In her Petition, Tymon alleges that “[o]n the date of the losses made the subject of the instant suit, State Farm provided a homeowners policy(s) of insurance providing coverage to Petitioner, for the losses and damages alleged herein.” R. Doc. 1-1 at 2.
a. Whether the Policy Covers Tymon as a “Named Insured” or “Additional Insured”
State Farm argues that Tymon was not a party to the insurance contract, rather, that Policy No. 18-56-1857-6 only lists the “Estate of Ivah K. Layerle” as the named insured. R. Doc. 7-4. Accordingly, the Court finds that Tymon is not a named insured under the Policy which she claims amounts are owed.

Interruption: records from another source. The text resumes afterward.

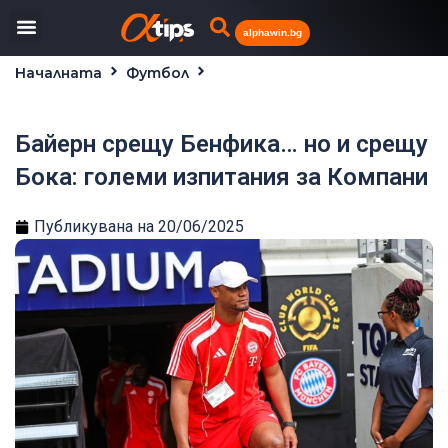
alphawin.bg
Началната
Футбол
Байерн срещу Бенфика… но и срещу Бока: големи
изпитания за Компани
Байерн срещу Бенфика… но и срещу
Бока: големи изпитания за Компани
Публикувана на
20/06/2025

The Policy also provides the option for additional insureds to assert claims. Id. Based on her Petition, Tymon only alleges her claim as owner of the damaged property and does not allege any facts that could support a finding that she is an “additional insured” named in the Policy. R. Doc. 1-1 at 1-2. Thus, the Court finds that Tymon is not an additional insured of the Policy.
b. Whether the Policy Covers Tymon as a “Third-Party Beneficiary”
To qualify as a third-party beneficiary under Louisiana law, there must be a “manifestly clear” stipulation that the benefit has been conferred. Price v. Housing Authority of New Orleans, 433 Fed. App'x 446, 450 (5th Cir. 2011); La. Civ. Code Ann. art. 1978; see also Moton, 2023 WL 5804365, at *3 (“To be considered as a third-party beneficiary under Louisiana law, the stipulation must be ‘manifestly clear' and is never presumed'”) (internal citation omitted). In her petition, Tymon does not cite to any Policy provisions that indicate, let alone make it “manifestly clear,” that she is a third-party beneficiary. Hence, she is not a third-party beneficiary under the Policy.
According to the facts pleaded in Plaintiff's Petition, she is neither a named insured, additional insured, nor is she an intended third-party beneficiary to the Policy. She also failed to submit a response in opposition to the instant motion on how she may fall under any of those categories. Because she cannot recover for the damage to her property under the Policy, the Court finds that her state law claims must be dismissed.
IV. CONCLUSION
Accordingly, State Farm Fire and Casualty Company's 12(b)(6) Motion, R. Doc. 7, is GRANTED. June Tymon's claims are hereby DISMISSED against State Farm Fire and Casualty Company WITHOUT PREJUDICE. Tymon is granted leave to file an amended complaint within thirty days to remedy the pleading deficiencies identified in this Order and Reasons.